Phishing, in practice consists of email containing URLs (links) to doubtful domains. How do we avoid phishing via tricky domains? How can we spot them?
For instance, you receive an email (promting you to verify your account by providing any of the following: name, address, card number, password) containing this URL https://bankofamerica.mysite.com.
- Well, neither a bank nor other company would ask for your personal data: they already have those.
- No one ever asks for your password. Passwords are your secret, never to be shared with anyone.
- The name of prestigious companies is used in a link to trick you into clicking them. If a link contains a company name followed by .something.com, that link is most probably a phishing attempt.
- Get in touch with a representative of said email sender and confirm with them by reporting any suspicious electronic communication you may receive.
Companies need to regularly scan their databases to understand if there are domain names that appear to be tricking innocent people into believing that they are affiliated under another famous company, like Facebook and thereby gaining the trust of the readers. The readers in return trust such sources revealing potential information about themselves and their loved ones.
Phishing is not a one-way problem that can be prevented by stopping such threatening emails from reaching employees; instead it is estimated to be a two-way problem.
Spear phishing is more lethal since it involves incoming mails from someone you already know in some way or the other.

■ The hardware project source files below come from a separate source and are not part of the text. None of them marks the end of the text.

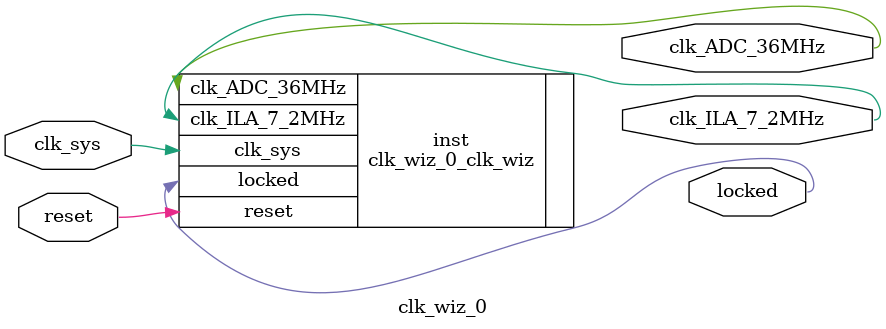
<source format=v>


`timescale 1ps/1ps

(* CORE_GENERATION_INFO = "clk_wiz_0,clk_wiz_v6_0_4_0_0,{component_name=clk_wiz_0,use_phase_alignment=true,use_min_o_jitter=false,use_max_i_jitter=false,use_dyn_phase_shift=false,use_inclk_switchover=false,use_dyn_reconfig=false,enable_axi=0,feedback_source=FDBK_AUTO,PRIMITIVE=MMCM,num_out_clk=2,clkin1_period=20.000,clkin2_period=10.0,use_power_down=false,use_reset=true,use_locked=true,use_inclk_stopped=false,feedback_type=SINGLE,CLOCK_MGR_TYPE=NA,manual_override=false}" *)

module clk_wiz_0 
 (
  // Clock out ports
  output        clk_ADC_36MHz,
  output        clk_ILA_7_2MHz,
  // Status and control signals
  input         reset,
  output        locked,
 // Clock in ports
  input         clk_sys
 );

  clk_wiz_0_clk_wiz inst
  (
  // Clock out ports  
  .clk_ADC_36MHz(clk_ADC_36MHz),
  .clk_ILA_7_2MHz(clk_ILA_7_2MHz),
  // Status and control signals               
  .reset(reset), 
  .locked(locked),
 // Clock in ports
  .clk_sys(clk_sys)
  );

endmodule

</source>
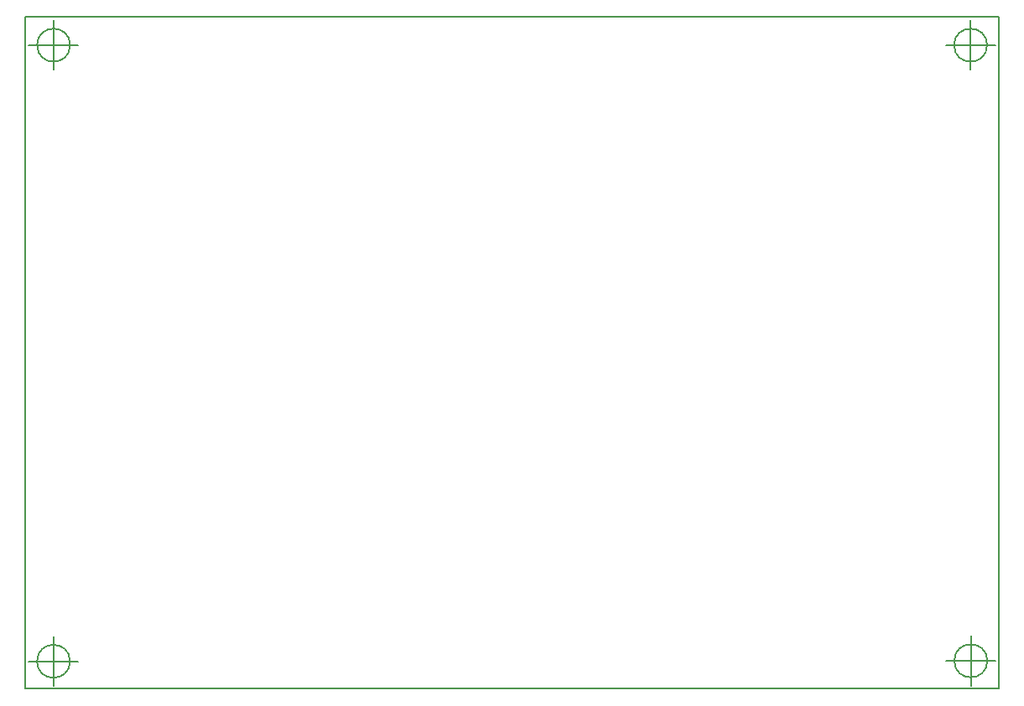
<source format=gbr>
G04 #@! TF.FileFunction,Profile,NP*
%FSLAX46Y46*%
G04 Gerber Fmt 4.6, Leading zero omitted, Abs format (unit mm)*
G04 Created by KiCad (PCBNEW 4.0.7-e2-6376~60~ubuntu17.10.1) date Mon Mar 19 14:05:34 2018*
%MOMM*%
%LPD*%
G01*
G04 APERTURE LIST*
%ADD10C,0.100000*%
%ADD11C,0.150000*%
G04 APERTURE END LIST*
D10*
D11*
X97267186Y4262120D02*
G75*
G03X97267186Y4262120I-1666666J0D01*
G01*
X93100520Y4262120D02*
X98100520Y4262120D01*
X95600520Y6762120D02*
X95600520Y1762120D01*
X97246866Y66499740D02*
G75*
G03X97246866Y66499740I-1666666J0D01*
G01*
X93080200Y66499740D02*
X98080200Y66499740D01*
X95580200Y68999740D02*
X95580200Y63999740D01*
X4671486Y66502280D02*
G75*
G03X4671486Y66502280I-1666666J0D01*
G01*
X504820Y66502280D02*
X5504820Y66502280D01*
X3004820Y69002280D02*
X3004820Y64002280D01*
X4663866Y4213860D02*
G75*
G03X4663866Y4213860I-1666666J0D01*
G01*
X497200Y4213860D02*
X5497200Y4213860D01*
X2997200Y6713860D02*
X2997200Y1713860D01*
X98450400Y69342000D02*
X137160Y69342000D01*
X98450400Y1468120D02*
X98450400Y69342000D01*
X132080Y1468120D02*
X98450400Y1468120D01*
X132080Y69342000D02*
X132080Y1468120D01*
M02*

</source>
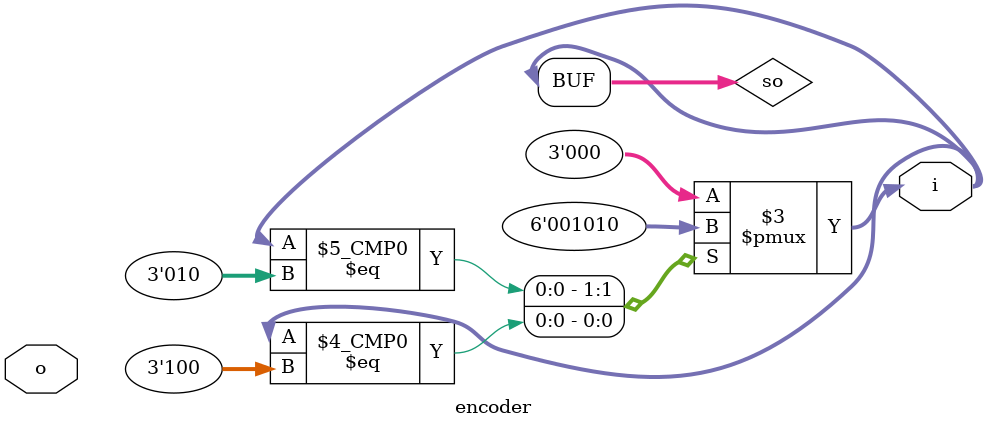
<source format=v>
`timescale 1ns / 1ps
module encoder(
    output [2:0] i,
    input [7:0] o
    );

   reg [2:0] so;
   assign i = so;
  

   always @*
       case (i)
            8'b00000001 : so <= 3'b000;
            8'b00000010 : so <= 3'b001;
            8'b00000100 : so <= 3'b010;
            8'b00001000 : so <= 3'b011;
            8'b00010000 : so <= 3'b100;
            8'b00100000 : so <= 3'b101;
            8'b01000000 : so <= 3'b110;
            8'b10000000 : so <= 3'b111;
            default : so <= 8'b00000000;
         endcase
				

endmodule

</source>
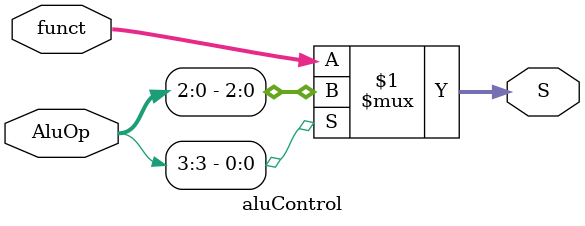
<source format=v>
module aluControl (
    input  wire [2:0] funct,
    input  wire [3:0] AluOp,
    output wire [2:0] S
);

    assign S = (AluOp[3]) ? AluOp[2:0] : funct;

endmodule
</source>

Once you open the email, you are directed either to a malicious website or you are asked to incorporate your valuable information before proceeding.
Make sure you do not disclose any information without being very sure who you are communicating with.
There are a few simple techniques that can help you avoid phishing via tricky web domains:
Cryptographically sign your emails from an authentic email server. In this way, the person who receives the email would instantly know by matching the signature that the mail has come from the person in question. This technology is known as DKIM (Domain Keys Identified Mail).
Another technology is the SPF (Sender Policy Framework) Technology where the recipient can verify the incoming IP address from a list of authorized IP addresses.
Avoid using any of the available public networks.
Watch for spelling errors and shorter links.
Be aware of the pop-ups you receive.
By using these tools and paying attention, you can prevent both outbound phishing and also stop inbound phishing.